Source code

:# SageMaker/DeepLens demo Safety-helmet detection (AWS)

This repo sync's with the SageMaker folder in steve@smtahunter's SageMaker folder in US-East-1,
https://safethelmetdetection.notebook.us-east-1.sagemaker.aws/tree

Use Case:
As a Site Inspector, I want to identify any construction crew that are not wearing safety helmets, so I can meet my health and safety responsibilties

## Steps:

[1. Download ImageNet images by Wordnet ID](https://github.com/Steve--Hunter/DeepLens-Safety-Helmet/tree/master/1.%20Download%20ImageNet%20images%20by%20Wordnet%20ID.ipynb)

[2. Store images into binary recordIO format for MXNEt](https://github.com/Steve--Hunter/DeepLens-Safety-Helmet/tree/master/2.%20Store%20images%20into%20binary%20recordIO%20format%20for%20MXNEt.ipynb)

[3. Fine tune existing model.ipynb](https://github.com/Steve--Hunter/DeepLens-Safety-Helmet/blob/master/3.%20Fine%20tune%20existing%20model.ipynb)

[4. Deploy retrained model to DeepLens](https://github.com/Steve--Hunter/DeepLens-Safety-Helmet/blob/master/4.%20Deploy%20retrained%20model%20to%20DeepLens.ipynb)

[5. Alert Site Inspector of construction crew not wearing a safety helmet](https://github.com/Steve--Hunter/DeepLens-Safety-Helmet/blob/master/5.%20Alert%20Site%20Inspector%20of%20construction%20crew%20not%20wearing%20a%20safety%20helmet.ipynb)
----
• WORK TASK:
Up to and including the last line of the material, reproduce every line exactly, beginning with the one that contains "[2. Store images" and adding nothing else.

• RESPONSE TO THE TASK:
[2. Store images into binary recordIO format for MXNEt](https://github.com/Steve--Hunter/DeepLens-Safety-Helmet/tree/master/2.%20Store%20images%20into%20binary%20recordIO%20format%20for%20MXNEt.ipynb)

[3. Fine tune existing model.ipynb](https://github.com/Steve--Hunter/DeepLens-Safety-Helmet/blob/master/3.%20Fine%20tune%20existing%20model.ipynb)

[4. Deploy retrained model to DeepLens](https://github.com/Steve--Hunter/DeepLens-Safety-Helmet/blob/master/4.%20Deploy%20retrained%20model%20to%20DeepLens.ipynb)

[5. Alert Site Inspector of construction crew not wearing a safety helmet](https://github.com/Steve--Hunter/DeepLens-Safety-Helmet/blob/master/5.%20Alert%20Site%20Inspector%20of%20construction%20crew%20not%20wearing%20a%20safety%20helmet.ipynb)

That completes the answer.